Reading in one chain per system is as simple as seen above, even for more than two systems. A bit more copmlex situation arises when we want to extract multiple chains from single trajectories. For example we can the the AMPA and NMDA receptors, which both have four chains. We want to make the sequence alignment separately for each chain, but wan the final fitting and the structures as single files. This is why the fit
command considers any chains coming from the same pdb file as being from the same system. The selection that is fitted and written to output_traj
is made by concatenating the selection from the different chains in the order they are in the input file.
For example let's consider this input file
input_pdb | input_xtc | selection | output_ndx | output_traj
input_files/ampa.pdb | input_files/ampa.xtc | chainID A | output_files/ampa_A.ndx | output_files/ampa_fitted.xtc
input_files/ampa.pdb | input_files/ampa.xtc | chainID B | output_files/ampa_B.ndx | output_files/ampa_fitted.xtc
input_files/ampa.pdb | input_files/ampa.xtc | chainID C | output_files/ampa_C.ndx | output_files/ampa_fitted.xtc
input_files/ampa.pdb | input_files/ampa.xtc | chainID D | output_files/ampa_D.ndx | output_files/ampa_fitted.xtc
input_files/nmda.pdb | input_files/nmda.xtc | chainID B | output_files/nmda_B.ndx | output_files/nmda_fitted.xtc
input_files/nmda.pdb | input_files/nmda.xtc | chainID C | output_files/nmda_C.ndx | output_files/nmda_fitted.xtc
input_files/nmda.pdb | input_files/nmda.xtc | chainID D | output_files/nmda_D.ndx | output_files/nmda_fitted.xtc
input_files/nmda.pdb | input_files/nmda.xtc | chainID A | output_files/nmda_A.ndx | output_files/nmda_fitted.xtc
The alignment will be made separately on each chain, so that all chains will share the same number of atoms. However in the fitting command all four AMPA receptor chains are considered as a part of a single system (meaning that only the last input_xtc
and output_traj
are actually used) and the output is made by concateneating the chains in ABCD order. Similarily for NMDA they are considered to be the same as the input_pdb
are the same string, but they are read in as BCDA order.
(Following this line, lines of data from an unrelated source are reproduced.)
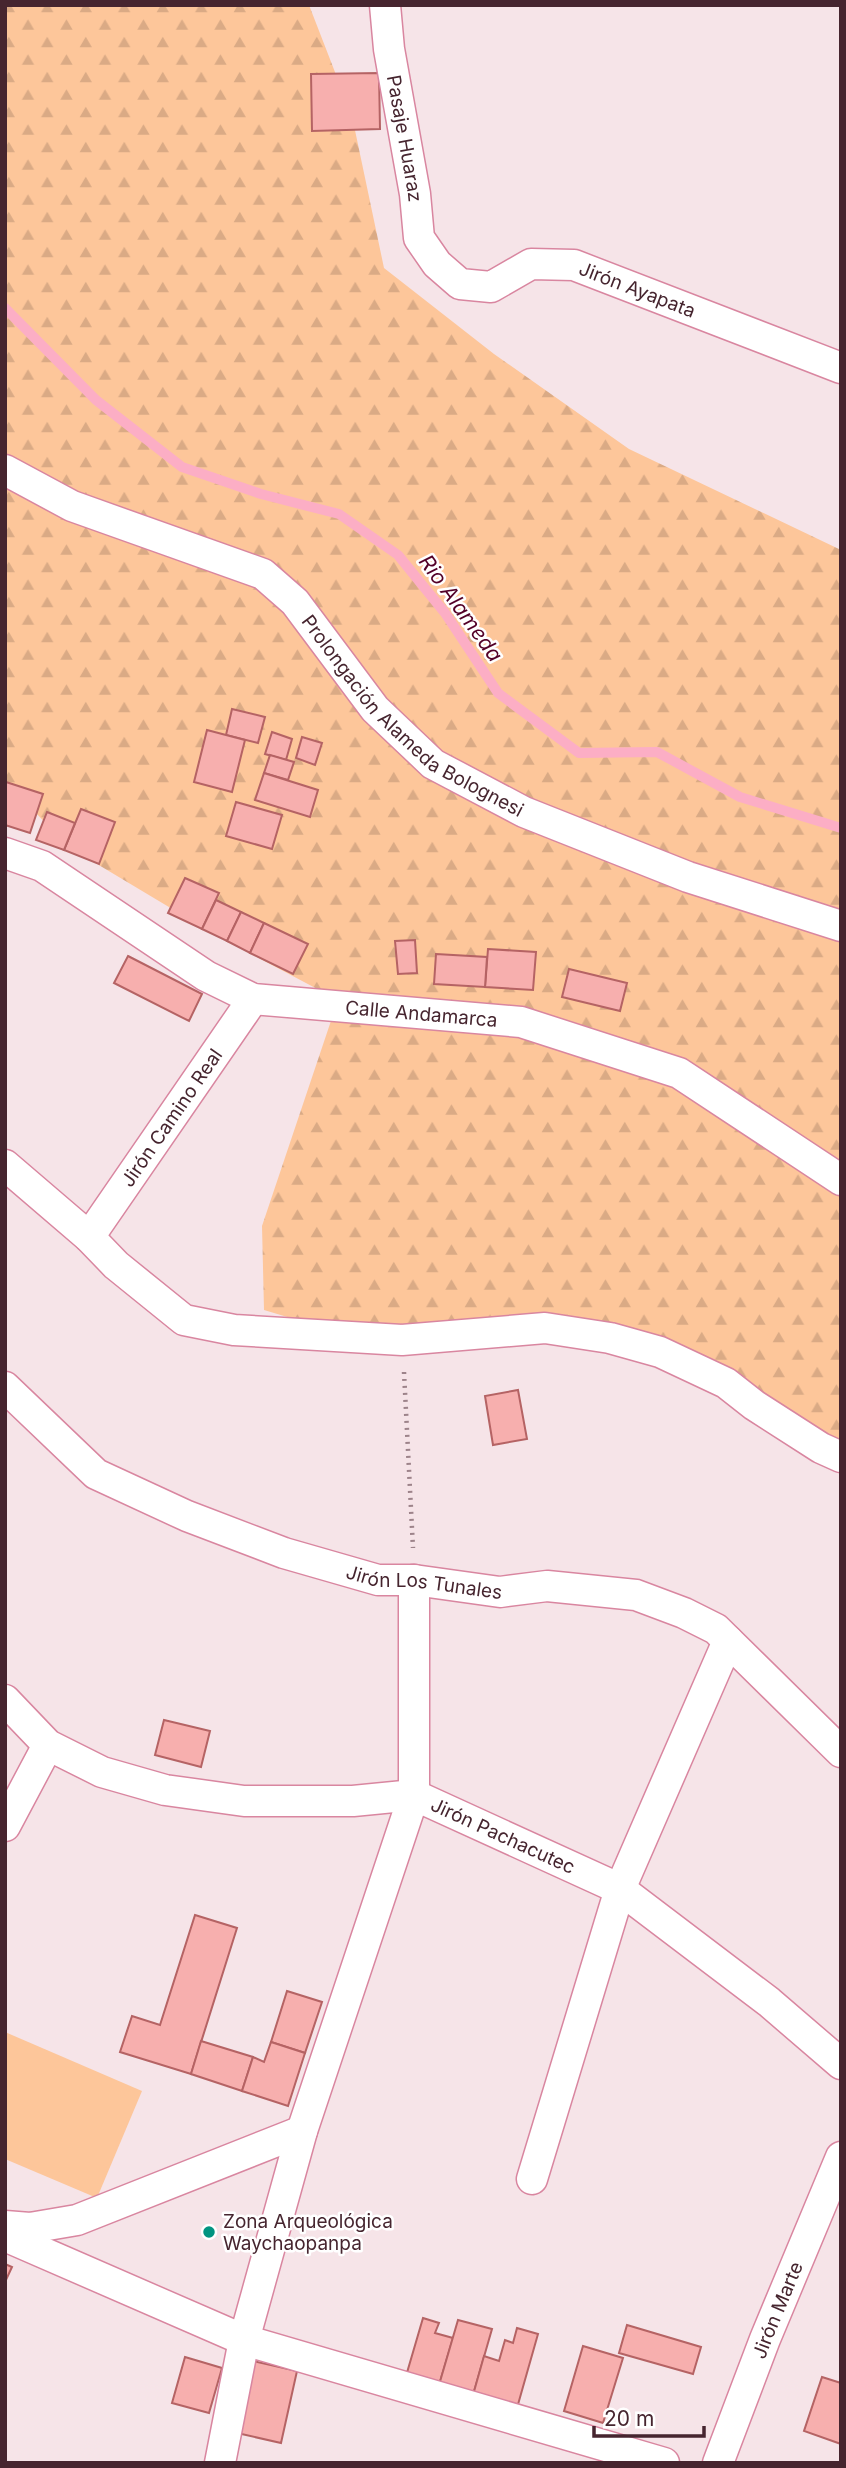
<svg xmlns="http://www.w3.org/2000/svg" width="846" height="2468" viewBox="0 0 846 2468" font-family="Inter,sans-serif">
<defs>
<pattern id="forest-firs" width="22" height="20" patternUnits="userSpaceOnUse" patternTransform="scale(1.75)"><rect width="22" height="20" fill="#fdc69a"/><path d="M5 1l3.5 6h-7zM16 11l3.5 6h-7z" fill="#daaa85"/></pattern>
</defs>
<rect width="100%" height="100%" fill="#f6e4e8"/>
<path fill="#fdc69a" d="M5 2032 142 2091 97 2198 5 2159Z"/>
<path fill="url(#forest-firs)" d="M5 5H309L352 116 384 268 494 354 629 449 841 550V1451L675 1350 568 1334 354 1337 264 1310 262 1226 338 1000 219 937 67 846 5 780Z"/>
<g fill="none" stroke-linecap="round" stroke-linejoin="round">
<path stroke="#fcaec5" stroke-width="10" d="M5 308 96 400 182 467 261 494 339 514 398 555 445 613 498 693 579 753 657 752 740 797 841 828"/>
</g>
<g fill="#f7afae" stroke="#b56364" stroke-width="2">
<path d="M379 73 380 129 312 131 311 74Z"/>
<path d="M232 709 265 717 258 743 226 735Z"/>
<path d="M207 730 245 740 232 792 194 782Z"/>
<path d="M272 732 292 739 286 760 265 754Z"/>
<path d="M302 737 322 743 315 765 296 758Z"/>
<path d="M270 755 294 762 288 780 264 773Z"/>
<path d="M264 773 318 790 310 817 255 800Z"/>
<path d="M6 782 43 794 30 833 5 825Z"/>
<path d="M236 802 282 815 272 849 226 836Z"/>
<path d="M81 809 115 822 99 864 64 850Z"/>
<path d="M47 812 75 823 64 850 36 840Z"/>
<path d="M185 878 219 893 202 929 168 913Z"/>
<path d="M216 900 241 912 227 941 202 929Z"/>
<path d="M241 912 264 923 250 953 227 941Z"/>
<path d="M264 923 308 944 293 974 250 953Z"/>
<path d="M415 940 417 973 398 974 395 941Z"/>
<path d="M488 949 536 952 533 990 485 987Z"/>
<path d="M436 954 487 957 485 987 434 984Z"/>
<path d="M128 956 202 994 189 1021 114 983Z"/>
<path d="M569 969 627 983 620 1011 562 997Z"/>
<path d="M518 1390 527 1439 493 1445 485 1396Z"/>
<path d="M164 1720 210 1731 201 1767 155 1755Z"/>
<path d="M195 1915 237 1928 191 2074 120 2052 132 2016 160 2025Z"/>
<path d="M287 1991 322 2002 305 2053 271 2042Z"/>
<path d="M201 2041 253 2057 242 2091 191 2074Z"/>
<path d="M271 2042 305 2053 288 2106 242 2091 253 2057 264 2062Z"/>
<path d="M5 2264 12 2267 5 2282Z"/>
<path d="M423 2318 439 2323 435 2333 453 2338 439 2385 406 2376Z"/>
<path d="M458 2320 492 2329 473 2395 439 2385Z"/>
<path d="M627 2325 701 2347 693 2374 619 2353Z"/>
<path d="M517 2328 538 2334 517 2408 473 2395 484 2356 499 2361 505 2340 513 2343Z"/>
<path d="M583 2346 623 2358 603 2423 564 2411Z"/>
<path d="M185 2357 222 2368 209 2413 172 2403Z"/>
<path d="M253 2361 297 2371 281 2443 237 2433Z"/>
<path d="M822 2377 841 2383V2444L804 2431Z"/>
</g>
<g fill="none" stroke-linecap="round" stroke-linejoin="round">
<g stroke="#d986a0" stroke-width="33">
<g id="minor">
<path id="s1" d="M385 5 389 49 415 194 419 238 437 264 460 284 491 287 531 264 574 265 841 368"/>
<path id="s2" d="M5 470 72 506 263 574 295 602 375 709 433 764 524 812 688 877 841 926"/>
<path id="s3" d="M5 853 42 866 206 976 253 999 521 1022 679 1073 841 1180"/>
<path d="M5 1165 89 1237 116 1265 184 1320 234 1330 402 1340 545 1328 610 1338 660 1352 726 1383 754 1405 821 1448 841 1457"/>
<path id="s4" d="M89 1237 253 999"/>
<path id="s5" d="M5 1387 96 1474 187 1516 284 1553 378 1580H414L500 1592 547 1586 636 1595 684 1613 716 1629 841 1752"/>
<path id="s6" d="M5 1700 48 1745 102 1772 165 1790 244 1801H353L414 1795 620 1889 769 2002 841 2064"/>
<path d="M5 1826 48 1745"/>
<path d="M532 2179 620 1889 728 1641"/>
<path d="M5 2226 30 2228 77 2220 302 2131"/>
<path d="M5 2236 244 2340 664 2463"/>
<path d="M220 2463 244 2340 302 2131 414 1795V1580"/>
<path id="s7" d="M718 2463 765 2339 841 2157"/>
</g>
</g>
<path stroke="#9d838a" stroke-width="4.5" stroke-dasharray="2 5" stroke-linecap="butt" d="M404 1372 413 1548"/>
<use href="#minor" stroke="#fff" stroke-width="30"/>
</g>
<circle fill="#019481" stroke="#fff" stroke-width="2.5" cx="209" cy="2232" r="7"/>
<g text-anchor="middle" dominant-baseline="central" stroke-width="5" stroke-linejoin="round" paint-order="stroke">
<g font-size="19" fill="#46252f" stroke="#fff">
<text stroke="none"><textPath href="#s1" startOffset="135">Pasaje Huaraz</textPath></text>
<text stroke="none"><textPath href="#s1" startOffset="486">Jirón Ayapata</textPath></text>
<text stroke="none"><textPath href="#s2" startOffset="488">Prolongación Alameda Bolognesi</textPath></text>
<text stroke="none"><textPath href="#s3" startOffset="458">Calle Andamarca</textPath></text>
<text stroke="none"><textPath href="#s4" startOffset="145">Jirón Camino Real</textPath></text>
<text stroke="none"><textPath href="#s5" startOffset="474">Jirón Los Tunales</textPath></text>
<text stroke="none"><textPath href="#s6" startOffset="536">Jirón Pachacutec</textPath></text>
<text stroke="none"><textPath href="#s7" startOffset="164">Jirón Marte</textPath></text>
</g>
<g font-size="19" fill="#46252f" stroke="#fff" text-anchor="start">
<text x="223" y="2221">Zona Arqueológica<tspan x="223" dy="22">Waychaopanpa</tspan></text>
</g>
<g font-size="21" font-style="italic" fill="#530027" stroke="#fff">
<text transform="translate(461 608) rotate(54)">Rio Alameda</text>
</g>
</g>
<rect width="846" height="2468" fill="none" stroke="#46252f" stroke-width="14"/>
<path d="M594 2426v10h110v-10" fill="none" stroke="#46252f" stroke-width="3.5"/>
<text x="604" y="2426" font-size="21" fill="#46252f" stroke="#ffffff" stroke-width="5" paint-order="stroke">20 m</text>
</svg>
To do the alignment separately different chains, we sould need separate input files for the laignment and fitting. For example in the above case, the AMPAR has four identical chains, while NMDAR has A and C chains matching, as well as B and D. As such we would normally want to do alignment of the two different NMDAR chains separately as we are only interested in their similarities to AMPAR, not between themselves. For the alignment we would have two input files, the first one as follows:
input_pdb | input_xtc | selection | output_ndx | output_traj
input_files/ampa.pdb | input_files/ampa.xtc | chainID A | output_files/ampa_A.ndx | output_files/ampa_fitted.xtc
input_files/ampa.pdb | input_files/ampa.xtc | chainID C | output_files/ampa_C.ndx | output_files/ampa_fitted.xtc
input_files/nmda.pdb | input_files/nmda.xtc | chainID B | output_files/nmda_B.ndx | output_files/nmda_fitted.xtc
input_files/nmda.pdb | input_files/nmda.xtc | chainID D | output_files/nmda_D.ndx | output_files/nmda_fitted.xtc
And similarily for the two other pairs of chains. For the fitting we could use the same input as before.